At Wednesday’s NTB auction, the DMO offered bills worth NGN610.80 billion – NGN41.89 billion for the 91-day, NGN28.56 billion for the 182-day, and NGN540.45 billion for the 364-day bills. Subscription level settled higher at NGN1.18 trillion (previous auction: NGN669.93 billion), with a bid-to-offer ratio of 1.9x (previous auction: 1.3x).

The auction closed with the DMO allotting instruments worth NGN693.05 billion – NGN35.41 billion for the 91-day, NGN16.92 billion for the 182-day, and NGN640.71 billion for the 364-day papers – at respective stop rates of 18.00 percent (unchanged), 18.50 percent (unchanged) and 23.50 percent as against 23.00 percent reported the previous week.

Meanwhile, financial analysts say they expect investors to reprice bills in line with the outcome of the MPC meeting scheduled for this week, Monday 25 and Tuesday 26 November.

Nonetheless, they highlight the likelihood of renewed demand in the secondary market bolstered by the surplus inflows expected into the financial system next week.

Proceedings in the FGN bond secondary market were mixed during the week under review, underpinned by investors who sought to take advantage of the attractive yield on the MAR-2025 bond amid sell-offs due to expectations of higher yields after next week’s MPC meeting.

Subsequently, the average yield pared by 3bps to 19.4 percent. Across the benchmark curve, the average yield declined at the short (-43bps) end, following demand for the MAR-2025 (-210bps) bond, while it expanded at the mid (+22bps) segment, driven by sell-offs of the FEB-2031 (+64bps) bond.

“The average yield was unchanged at the long end. At Monday’s PMA, the DMO offered instruments worth NGN120.00 billion to investors through re-openings of the 19.30% FGN APR 2029 (Bid-to-offer: 1.3x; Stop rate: 21.00%) and 18.50% FGN FEB 2031 (Bid-to-offer: 4.9x; Stop rate: 22.00%). The total subscription level settled at NGN369.59 billion (previous: NGN389.24 billion), with a bid-to-offer ratio of 3.1x (previous: 2.2x). “

Eventually, the DMO allotted instruments worth NGN346.16 billion across the two tenors, resulting in a bid-to-cover ratio of 1.0x.
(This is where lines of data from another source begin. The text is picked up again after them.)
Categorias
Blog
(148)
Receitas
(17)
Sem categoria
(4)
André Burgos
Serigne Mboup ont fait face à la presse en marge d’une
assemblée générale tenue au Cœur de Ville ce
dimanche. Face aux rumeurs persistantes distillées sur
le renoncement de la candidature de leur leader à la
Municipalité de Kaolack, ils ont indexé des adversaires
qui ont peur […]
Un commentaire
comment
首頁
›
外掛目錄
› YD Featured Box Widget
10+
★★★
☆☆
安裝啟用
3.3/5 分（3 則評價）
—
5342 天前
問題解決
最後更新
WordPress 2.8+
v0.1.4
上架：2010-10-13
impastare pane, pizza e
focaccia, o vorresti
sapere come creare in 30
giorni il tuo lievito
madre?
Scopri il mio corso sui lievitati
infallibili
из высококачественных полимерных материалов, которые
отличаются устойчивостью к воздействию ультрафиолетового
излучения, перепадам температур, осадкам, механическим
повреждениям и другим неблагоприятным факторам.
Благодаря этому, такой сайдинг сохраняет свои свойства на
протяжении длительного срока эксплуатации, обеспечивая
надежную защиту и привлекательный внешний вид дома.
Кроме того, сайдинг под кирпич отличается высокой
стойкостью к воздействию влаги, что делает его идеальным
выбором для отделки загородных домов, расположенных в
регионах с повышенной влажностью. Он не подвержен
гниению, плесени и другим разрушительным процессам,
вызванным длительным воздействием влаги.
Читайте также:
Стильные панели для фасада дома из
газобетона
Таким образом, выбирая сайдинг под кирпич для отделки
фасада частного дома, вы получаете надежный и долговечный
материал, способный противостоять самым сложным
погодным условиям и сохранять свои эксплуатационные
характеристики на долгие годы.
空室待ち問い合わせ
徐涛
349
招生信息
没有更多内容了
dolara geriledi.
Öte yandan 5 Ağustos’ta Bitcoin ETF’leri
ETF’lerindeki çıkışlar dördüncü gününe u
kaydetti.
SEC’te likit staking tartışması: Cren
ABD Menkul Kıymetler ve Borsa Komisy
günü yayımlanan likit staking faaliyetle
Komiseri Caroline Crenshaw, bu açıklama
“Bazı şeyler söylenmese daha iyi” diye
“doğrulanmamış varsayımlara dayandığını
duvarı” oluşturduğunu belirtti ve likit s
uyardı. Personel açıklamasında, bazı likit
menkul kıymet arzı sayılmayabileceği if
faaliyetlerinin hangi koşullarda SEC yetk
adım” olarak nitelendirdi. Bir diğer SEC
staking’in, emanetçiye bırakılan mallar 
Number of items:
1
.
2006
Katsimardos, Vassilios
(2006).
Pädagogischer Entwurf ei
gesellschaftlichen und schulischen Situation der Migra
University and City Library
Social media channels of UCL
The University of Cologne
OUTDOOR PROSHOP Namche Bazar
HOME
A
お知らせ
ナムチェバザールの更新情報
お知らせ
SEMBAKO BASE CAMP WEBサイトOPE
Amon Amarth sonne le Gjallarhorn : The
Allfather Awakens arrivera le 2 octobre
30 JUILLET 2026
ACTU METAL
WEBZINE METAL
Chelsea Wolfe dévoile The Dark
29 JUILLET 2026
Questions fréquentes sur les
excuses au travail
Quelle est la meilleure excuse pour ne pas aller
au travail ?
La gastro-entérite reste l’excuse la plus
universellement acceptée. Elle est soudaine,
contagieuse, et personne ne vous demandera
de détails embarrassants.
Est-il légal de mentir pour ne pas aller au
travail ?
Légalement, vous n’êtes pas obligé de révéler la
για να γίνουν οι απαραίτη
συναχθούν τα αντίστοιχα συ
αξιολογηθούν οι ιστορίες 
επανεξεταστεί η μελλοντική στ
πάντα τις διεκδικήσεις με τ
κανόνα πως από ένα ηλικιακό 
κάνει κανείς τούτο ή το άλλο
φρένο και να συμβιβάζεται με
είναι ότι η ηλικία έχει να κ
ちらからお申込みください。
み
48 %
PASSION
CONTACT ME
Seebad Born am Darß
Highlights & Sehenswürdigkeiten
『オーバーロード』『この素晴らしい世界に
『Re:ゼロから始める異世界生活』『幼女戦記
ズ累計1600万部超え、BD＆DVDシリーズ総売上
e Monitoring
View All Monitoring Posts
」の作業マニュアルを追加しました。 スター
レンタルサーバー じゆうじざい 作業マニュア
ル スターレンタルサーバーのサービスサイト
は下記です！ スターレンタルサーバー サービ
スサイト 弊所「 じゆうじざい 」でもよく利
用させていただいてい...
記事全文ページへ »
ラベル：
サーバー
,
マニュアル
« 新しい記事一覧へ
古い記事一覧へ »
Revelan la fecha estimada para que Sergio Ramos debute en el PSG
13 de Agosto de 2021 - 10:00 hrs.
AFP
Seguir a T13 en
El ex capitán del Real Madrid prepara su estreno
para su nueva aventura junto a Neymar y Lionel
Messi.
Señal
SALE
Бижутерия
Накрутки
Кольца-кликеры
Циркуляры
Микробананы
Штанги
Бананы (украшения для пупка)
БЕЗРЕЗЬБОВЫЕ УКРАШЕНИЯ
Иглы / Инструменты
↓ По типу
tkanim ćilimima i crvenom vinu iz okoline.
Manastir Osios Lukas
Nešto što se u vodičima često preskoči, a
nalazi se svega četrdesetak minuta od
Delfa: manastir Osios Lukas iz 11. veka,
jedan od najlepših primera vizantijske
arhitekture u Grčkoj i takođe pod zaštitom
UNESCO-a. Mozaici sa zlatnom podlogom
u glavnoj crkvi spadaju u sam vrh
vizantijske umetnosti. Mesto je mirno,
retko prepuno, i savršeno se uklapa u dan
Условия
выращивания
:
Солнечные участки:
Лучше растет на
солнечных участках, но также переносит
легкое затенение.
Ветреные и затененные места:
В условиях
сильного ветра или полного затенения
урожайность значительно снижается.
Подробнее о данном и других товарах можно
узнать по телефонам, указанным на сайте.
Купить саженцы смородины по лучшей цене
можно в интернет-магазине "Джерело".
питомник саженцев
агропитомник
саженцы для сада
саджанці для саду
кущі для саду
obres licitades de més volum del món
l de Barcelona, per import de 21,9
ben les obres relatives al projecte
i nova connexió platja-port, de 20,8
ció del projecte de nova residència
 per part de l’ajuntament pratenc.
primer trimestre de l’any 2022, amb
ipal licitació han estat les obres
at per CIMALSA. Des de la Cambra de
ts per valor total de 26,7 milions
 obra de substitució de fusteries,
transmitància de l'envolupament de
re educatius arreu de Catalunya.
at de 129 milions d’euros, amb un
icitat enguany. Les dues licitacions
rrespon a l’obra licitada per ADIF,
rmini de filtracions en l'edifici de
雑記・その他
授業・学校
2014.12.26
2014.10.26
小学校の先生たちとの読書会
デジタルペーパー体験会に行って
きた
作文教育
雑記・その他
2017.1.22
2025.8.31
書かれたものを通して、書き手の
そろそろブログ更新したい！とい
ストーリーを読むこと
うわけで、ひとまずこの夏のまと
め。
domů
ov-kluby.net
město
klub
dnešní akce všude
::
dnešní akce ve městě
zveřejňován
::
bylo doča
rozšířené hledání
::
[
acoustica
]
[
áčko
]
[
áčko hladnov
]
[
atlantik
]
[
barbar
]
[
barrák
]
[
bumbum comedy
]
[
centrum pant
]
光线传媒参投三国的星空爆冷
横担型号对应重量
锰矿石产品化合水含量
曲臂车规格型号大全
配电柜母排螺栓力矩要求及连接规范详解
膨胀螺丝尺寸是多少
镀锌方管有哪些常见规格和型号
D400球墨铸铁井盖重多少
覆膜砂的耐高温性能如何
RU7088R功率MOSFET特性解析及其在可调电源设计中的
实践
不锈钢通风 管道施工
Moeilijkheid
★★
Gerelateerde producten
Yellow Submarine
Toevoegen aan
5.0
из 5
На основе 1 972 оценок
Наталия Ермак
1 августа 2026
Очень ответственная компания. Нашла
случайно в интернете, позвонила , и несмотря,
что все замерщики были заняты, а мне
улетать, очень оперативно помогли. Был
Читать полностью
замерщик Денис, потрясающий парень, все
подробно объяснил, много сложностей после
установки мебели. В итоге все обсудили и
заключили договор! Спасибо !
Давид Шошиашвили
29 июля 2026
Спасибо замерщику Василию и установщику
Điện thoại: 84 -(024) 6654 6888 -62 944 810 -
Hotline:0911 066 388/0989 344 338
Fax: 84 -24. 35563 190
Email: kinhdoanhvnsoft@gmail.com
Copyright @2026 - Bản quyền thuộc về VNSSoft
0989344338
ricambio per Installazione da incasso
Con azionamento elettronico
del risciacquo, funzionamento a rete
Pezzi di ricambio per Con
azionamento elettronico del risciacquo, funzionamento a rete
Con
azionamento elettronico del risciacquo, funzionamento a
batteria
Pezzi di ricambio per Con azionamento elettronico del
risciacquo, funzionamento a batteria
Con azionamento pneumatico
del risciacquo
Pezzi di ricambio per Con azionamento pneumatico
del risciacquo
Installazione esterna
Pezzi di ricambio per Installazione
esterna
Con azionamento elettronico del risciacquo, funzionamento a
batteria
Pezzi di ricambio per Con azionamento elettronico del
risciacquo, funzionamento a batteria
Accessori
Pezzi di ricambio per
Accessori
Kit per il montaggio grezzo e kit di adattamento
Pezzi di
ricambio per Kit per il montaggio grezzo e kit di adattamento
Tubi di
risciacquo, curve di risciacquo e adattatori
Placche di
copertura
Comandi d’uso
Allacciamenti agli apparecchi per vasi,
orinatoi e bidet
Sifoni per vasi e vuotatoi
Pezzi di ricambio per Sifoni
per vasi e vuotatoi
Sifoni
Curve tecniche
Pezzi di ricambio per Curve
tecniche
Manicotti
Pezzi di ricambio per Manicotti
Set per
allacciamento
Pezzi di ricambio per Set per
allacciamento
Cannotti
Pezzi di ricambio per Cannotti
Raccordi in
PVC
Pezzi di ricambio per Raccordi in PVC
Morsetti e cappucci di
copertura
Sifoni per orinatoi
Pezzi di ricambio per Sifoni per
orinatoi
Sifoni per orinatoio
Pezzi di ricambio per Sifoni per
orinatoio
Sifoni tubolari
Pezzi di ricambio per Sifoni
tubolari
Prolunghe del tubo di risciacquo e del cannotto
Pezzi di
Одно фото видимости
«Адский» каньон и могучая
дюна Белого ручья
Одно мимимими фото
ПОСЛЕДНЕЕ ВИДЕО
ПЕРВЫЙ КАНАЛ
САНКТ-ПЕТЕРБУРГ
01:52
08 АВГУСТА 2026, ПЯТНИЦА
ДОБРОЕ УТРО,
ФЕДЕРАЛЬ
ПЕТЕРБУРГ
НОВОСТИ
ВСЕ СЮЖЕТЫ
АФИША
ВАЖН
Financial analysts at Cordros Securities say they expect market participants to take cues from the decision of the monetary policy authority next week.

Meanwhile, they maintain their short-term expectation of yields remaining elevated consequent to anticipated monetary policy administration globally and domestically and sustained imbalance in the demand and supply dynamics.